We previously found a higher prevalence of hypertension in glioma patients (Houben et al, 2004). Since glioma is not known to induce clinically relevant hypertension and because hypertension is not a known risk factor for glioma, we hypothesised that the use of AHD might be the link in the observed association. The results of this study do not support such an association. Notably, potential associations disappeared in the sensitivity analyses, suggesting that hypertension is part of the prodromal signs of glioma prompting prescription of AHD though it must be conceded that such a presentation of glioma is not recognised.

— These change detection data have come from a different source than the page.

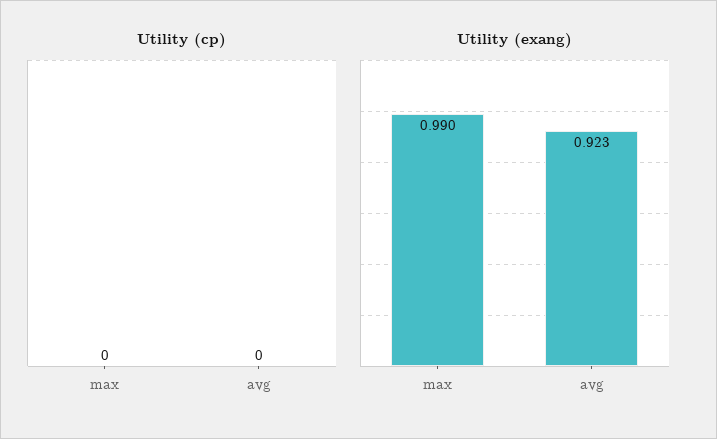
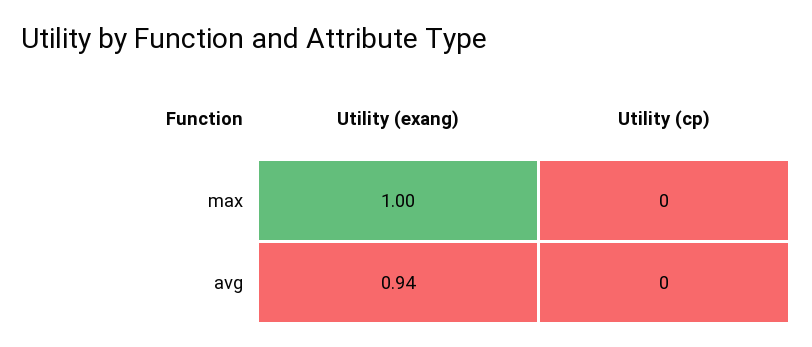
Utility (exang), max: 0.99 -> 1
Utility (exang), avg: 0.923 -> 0.94

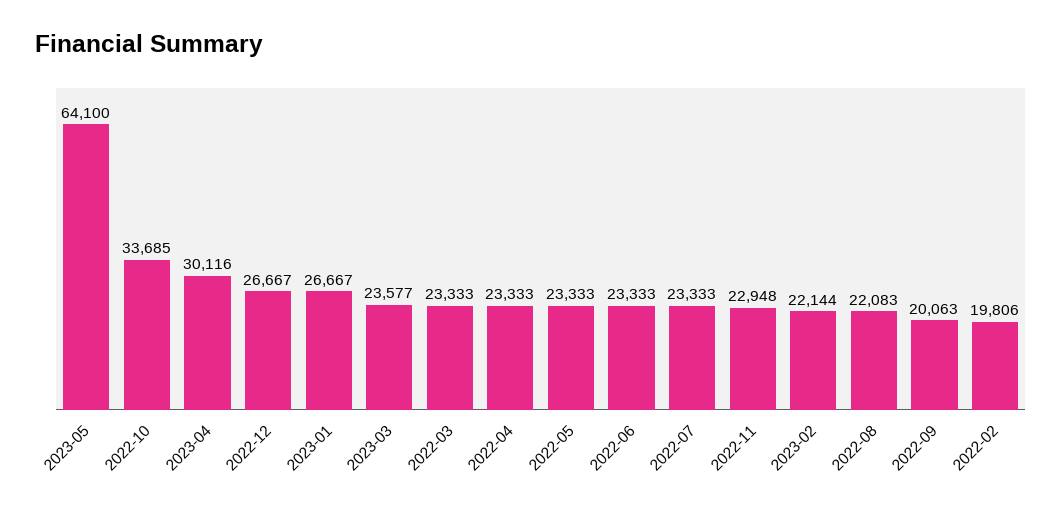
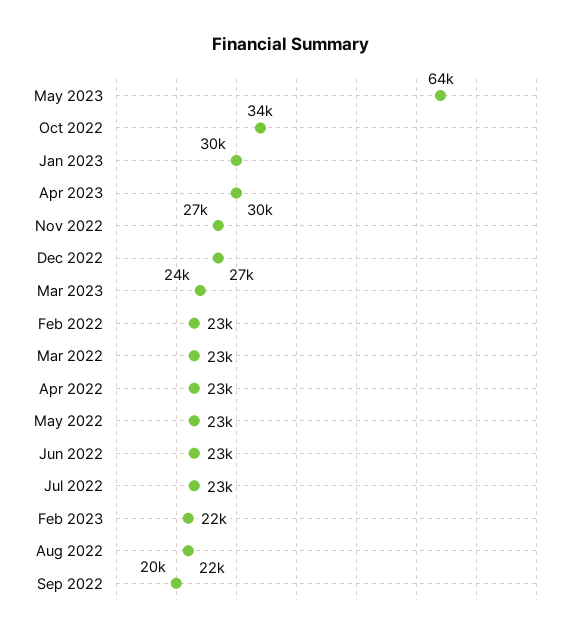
2023-01: 26667 -> 30000
2022-11: 22948 -> 27000
2022-02: 19806 -> 23000

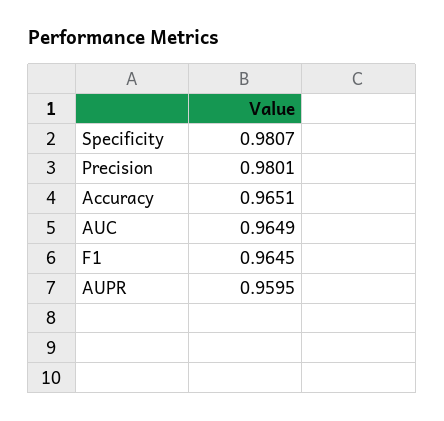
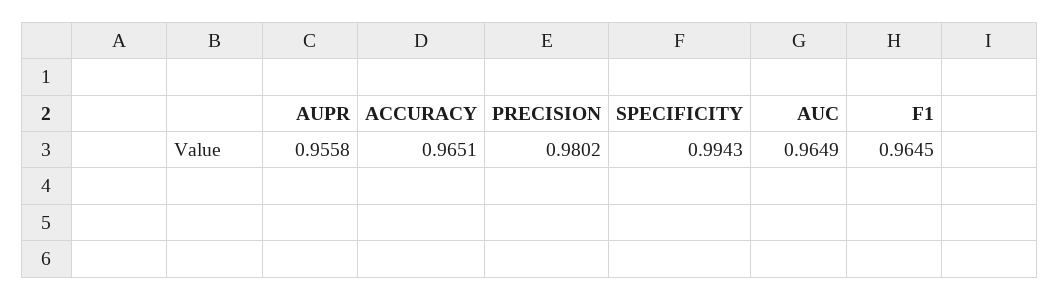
Specificity: 0.9807 -> 0.9943
Precision: 0.9801 -> 0.9802
AUPR: 0.9595 -> 0.9558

Major strengths of this study are its population-base and its use of prospectively collected data on drug exposure and pathology. Pharmacy records are more complete and more reliable than medical records or patient interviews, thereby avoiding recall bias (Paganini-Hill and Ross, 1982). It has been shown that computerised pharmacy records are a reliable source of true current drug exposure (Lau et al, 1997), and that any misclassification is nondifferential, leading to underestimation of the true effect, rather than the reverse, in pharmaco-epidemiological studies (Lau et al, 1997). We considered information about glioma diagnosis to be reliable since several sources were combined, including PALGA, which is not only used for research purposes but for daily patient care. Detection bias seems unlikely as gliomas will almost always become symptomatic, regardless of medical surveillance. We therefore did not adjust for the effect of medical attention due to comorbidity, but did adjust for gender, age, duration of follow-up and geographical region. Because the PHARMO database does not contain information on lifestyle variables, we were not able to adjust for obesity, smoking or alcohol use. However, we do not expect this to be a problem since none of these factors has been associated with glioma (Wrensch et al, 2002).

A potential problem is that the duration of observation might have been too short to study the influence of AHD on glioma risk, possibly leading to an underestimation of risk. Furthermore, we studied five categories of AHD, based on the main mode of action. Within these categories, however, drugs can have different modes of action. For instance, ACE inhibitors and angiotensin II inhibitors are both classified in ATC group C09, but might differ in their ability to induce or promote glioma. The numbers of cases were too small to analyse these AHD separately. Similarly, for the group of miscellaneous AHD, numbers of cases were too small to draw conclusions.

In conclusion, a causal association between AHD and glioma seems unlikely, although we cannot exclude the possibility that AHD modify the occurrence of glioma. Both overall exposure and exposure to subgroups of AHD could not be clearly related to a higher risk of glioma. Some associations disappeared in the sensitivity analyses, indicating that hypertension might be a prodromal sign of glioma.